Assigned task.
Exclude any images and output the remaining records exactly.

Electronics engineering source data:
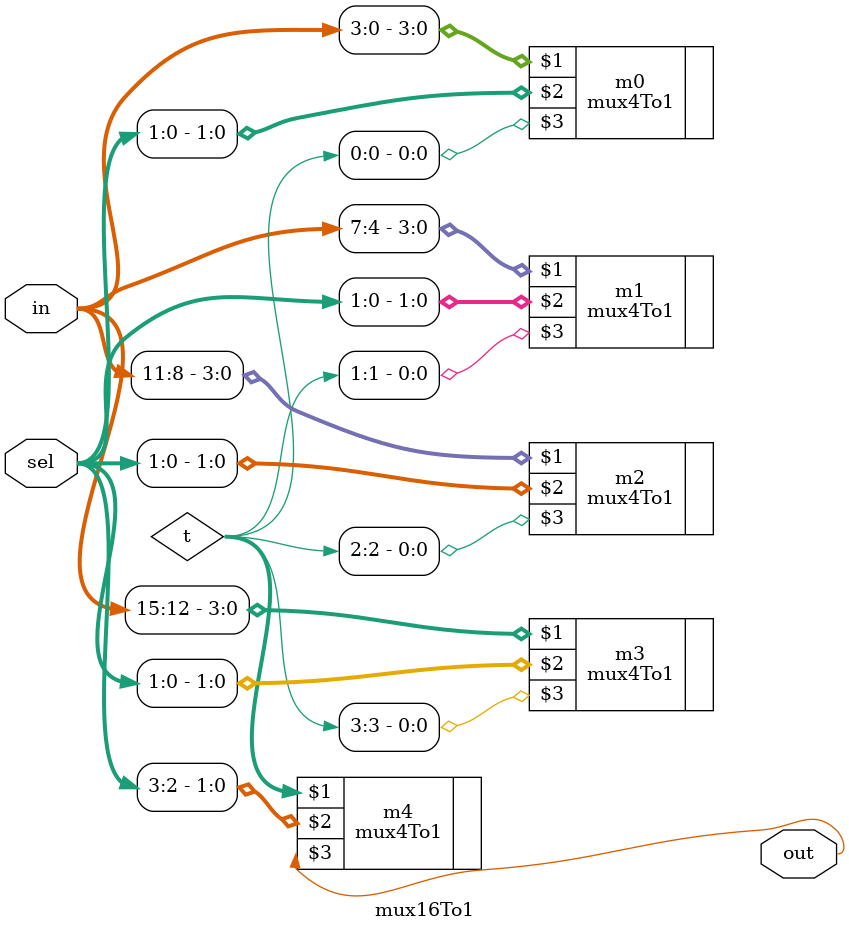
<source format=v>
`include "mux4To1.v"
module mux16To1 (in , sel , out);
     input [15:0] in;
        input [3:0] sel;
        output out;
        wire [3:0] t;
        
mux4To1 m0 (in[3:0], sel[1:0], t[0]);  
mux4To1 m1 (in[7:4], sel[1:0], t[1]);
mux4To1 m2 (in[11:8], sel[1:0], t[2]);
mux4To1 m3 (in[15:12], sel[1:0], t[3]);
mux4To1 m4 (t[3:0], sel[3:2], out);
endmodule

</source>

Response to this task.
<source format=v>
`include "mux4To1.v"
module mux16To1 (in , sel , out);
     input [15:0] in;
        input [3:0] sel;
        output out;
        wire [3:0] t;
        
mux4To1 m0 (in[3:0], sel[1:0], t[0]);  
mux4To1 m1 (in[7:4], sel[1:0], t[1]);
mux4To1 m2 (in[11:8], sel[1:0], t[2]);
mux4To1 m3 (in[15:12], sel[1:0], t[3]);
mux4To1 m4 (t[3:0], sel[3:2], out);
endmodule

</source>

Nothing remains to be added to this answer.